In the 1970s, a tennis coach named W. Timothy Gallwey was helping players improve their games.
Over time, his students started to improve—a lot.
It was curious. Some of them had not played very long. One woman had not been physically active for over 20 years.
If you have ever played tennis (I tried a couple of times, years ago), you know it’s a challenging game. You have to run all over the court, anticipate where the ball will travel, and whack it strategically in a specific direction very quickly. It requires eye-hand coordination and a lot of concentration.
I had a hard time. I could never hit the ball. I got discouraged quickly.
But if Gallwey had worked with me, the story might have been different. Because he noticed something very interesting: The harder his students tried to correct their swings and their serves, the less able they were to improve them.

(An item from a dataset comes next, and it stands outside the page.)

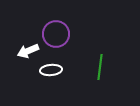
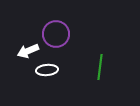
white ellipse: moved 4 px left
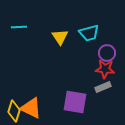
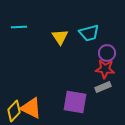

It didn’t matter how much they learned. It didn’t matter whether they had played for years or had never held a racket.
Gallwey, who’s now in his 80s has written several books on performance, would likely tell me that the reason I was having such a hard time hitting the ball was this:
I was trying too hard.
In his book, The Inner Game of Tennis, Gallwey explains the connection between proficiency and confidence:
You learn. You observe. Then: “You trust in the competence of your body and its brain, and you let it swing the racket.”
Success comes after we allow ourselves to relax and subconsciously draw from that internal knowledge and just…swing.
To put it another way, the most frustrating problem is this:
We know what we do, and yet we are not doing what we know.
Gallwey went on to adapt his philosophy for business, and he started a consulting company that teaches how to tap into one’s instincts to achieve success. And it makes a lot of sense. It makes sense for you if you’re searching for a job as well.
The Fault Isn’t Entirely Ours
We are taught at a young age that success comes from repeated effort. We aren’t succeeding because we aren’t working hard enough. Concentrate. Focus on the things you’re doing wrong. Fix them!
In our professional lives, we see lots of so-called experts showing us “the right way” to do something.
There are videos, workshops, how-to books, podcasts. There is no shortage of instruction on how to succeed in business, ramp up your marketing, make thousands per month while working part time at home. Focus on these things! Correct your mistakes!
Lots of us spend energy taking trying to apply to our work the rules and actions someone else has dictated to get the same results.
Trouble is, we are ignoring our own instincts.
We are shutting out what we feel inclined to do and trying replace it with a bunch of stuff that works for someone else, but doesn’t necessarily reflect our own values and our own singular talents.
Of course, it’s true that knowledge is necessary to succeed. You can’t practice medicine without learning anatomy. But, as Gallwey says, there’s a point when we have to trust ourselves.
We know more than we think we do. We have internalized the lessons. The surgeon doesn’t continuously stop during an operation to consult a textbook.
If you’re job searching, stop for a second…
You may be reading this while you are contemplating a career change. Your mind may be moving furiously through the possibilities as you read the job boards and then try to fashion yourself into that ideal person that job ad is asking you to be.
You might be memorizing answers to tricky interview questions and practicing them until they sound like your own; fanatically watching videos about employment trends; copying sample resumes that worked for someone else.
But actually, you already do know how to get a job.
- You have naturally networked throughout your life.
- You have naturally offered help to solve problems.
- You also have gotten a job already.
So, I suggest that you do something a little different this time:
Stop working so hard.
Instead, start trusting your gut and your experience.
Here are some ways to succeed by letting your expertise and experience; all those years of doing things and getting results take over:
1. Relax. Stop overthinking.
Spend some time quietly paying attention what you’re feeling. Frustrated? Relax and bring your attention to the breath. Let thoughts and images scroll past your mental window without judgment. Let them become neutral. (This can take repetition.)
2. De-fuse the negativity.
Write down your self-defeating thoughts and doubts. Now pretend you are an outside person (maybe a friend) looking at this list. Write down the questions you might ask.
- Does the statement magnify the negative details of the situation and filter out the positive?
- Is this a black-or-white statement, with no shades of gray or middle ground?
- Is the statement a generalized conclusion based on a single incident or piece of evidence?
For instance, instead of saying to yourself: “I’m too old for that job,” say instead, “I have a lot of experience, and I can explain why and how I can I help that employer in that role.”
3. Stop focusing on what you’re doing wrong.
It will hijack all your other thoughts. Allow your intuitive brain to help you out. Focus elsewhere.
Instead of obsessing about giving “right” answers to an interviewer, focus on:
- How great it feels to be considered for the opportunity
- How much you are enjoying meeting new people in your field.
- The excitement about the chance to showcase your accomplishments.
4. Just do the thing.
You might be surprised.
If you let yourself dwell on fears, doubts, and delusions, you will overlook your advantages. Instead, welcome the situation. Let your internal knowledge emerge and help automatically.
And you just might hit that ball over the net the first time.